> WHAT IS NEEDED: Can you format every line of the rows below as a Markdown table with the columns Number and Line, one line per table row, skipping blank lines and leaving the pictures out?
--- start LISTING ---
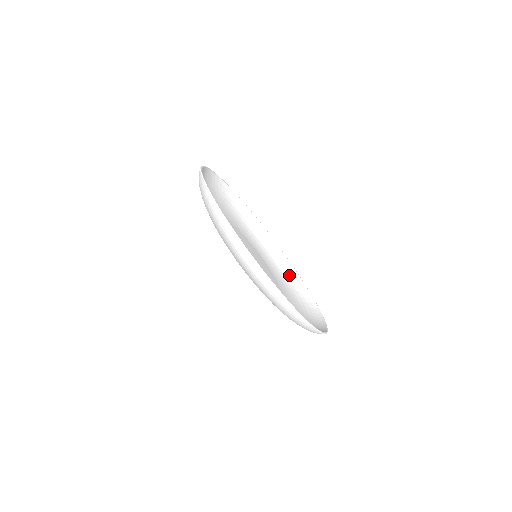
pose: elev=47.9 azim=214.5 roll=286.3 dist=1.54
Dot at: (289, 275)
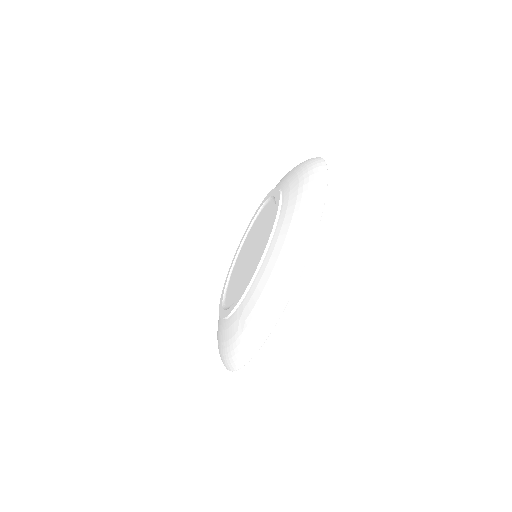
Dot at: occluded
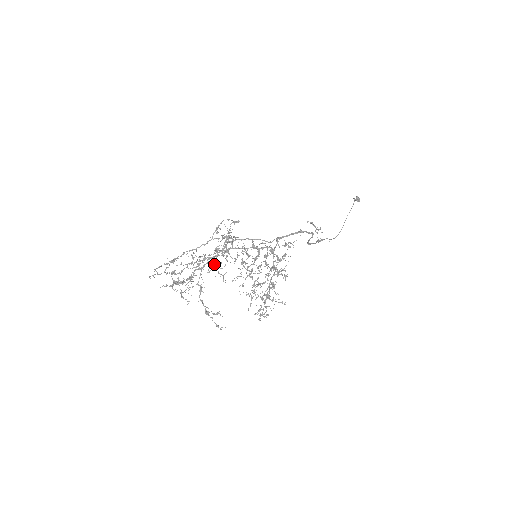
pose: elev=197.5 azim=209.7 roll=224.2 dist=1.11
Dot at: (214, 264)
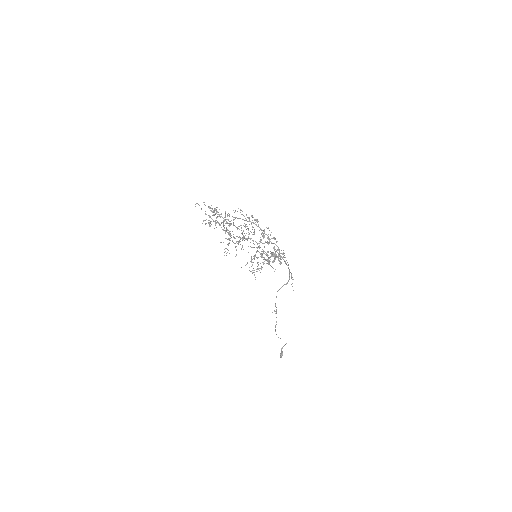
--- end LISTING ---
> TASK ANSWER:
| Number | Line |
|---|---|
| 1 | pose: elev=47.9 azim=214.5 roll=286.3 dist=1.54 |
| 2 | Dot at: (289, 275) |
| 3 | Dot at: occluded |
| 4 | pose: elev=197.5 azim=209.7 roll=224.2 dist=1.11 |
| 5 | Dot at: (214, 264) |